Data for this exercise:
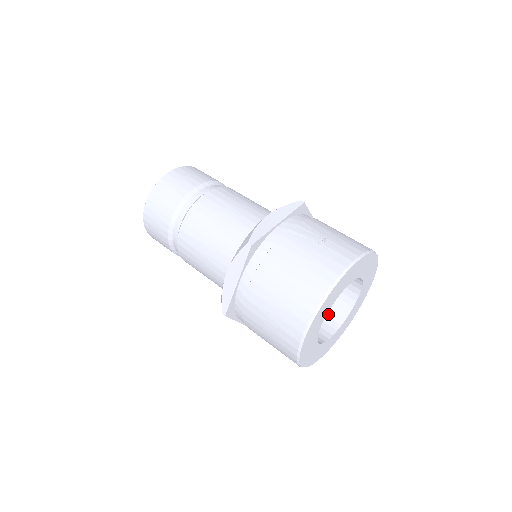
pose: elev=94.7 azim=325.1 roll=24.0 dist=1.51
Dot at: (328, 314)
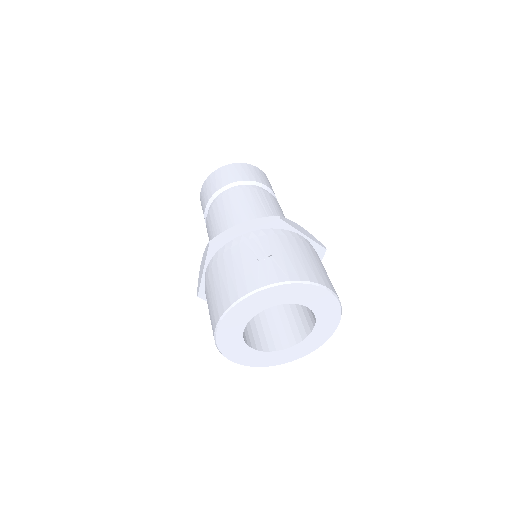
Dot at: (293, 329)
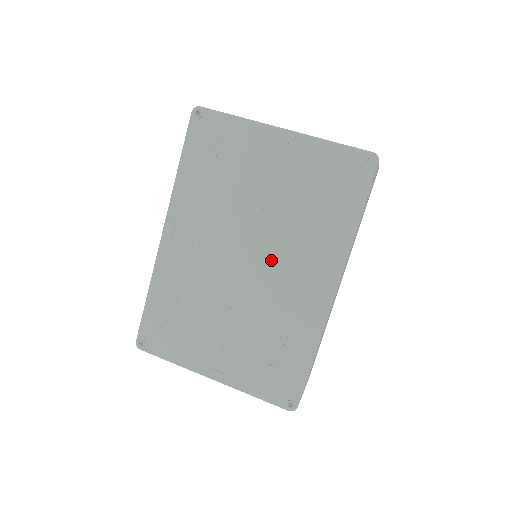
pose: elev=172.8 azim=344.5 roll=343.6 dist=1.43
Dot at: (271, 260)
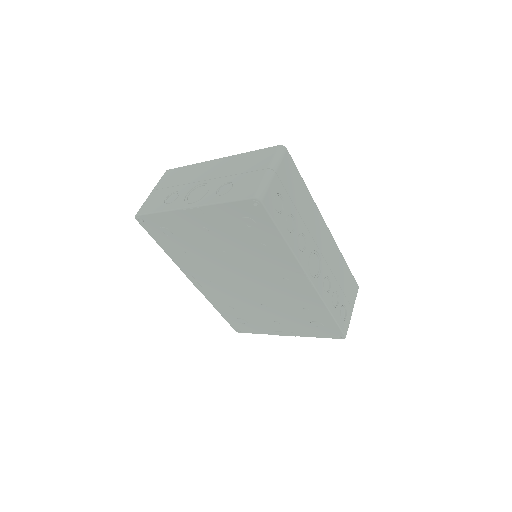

==

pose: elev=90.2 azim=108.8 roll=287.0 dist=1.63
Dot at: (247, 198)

Given instruction:
Copy out the lines of the records from the line with "pose: elev=90.2 azim=108.8" up to and including the line with "Dot at: (247, 198)", exactly as they appear.

Response to this exercise:
pose: elev=90.2 azim=108.8 roll=287.0 dist=1.63
Dot at: (247, 198)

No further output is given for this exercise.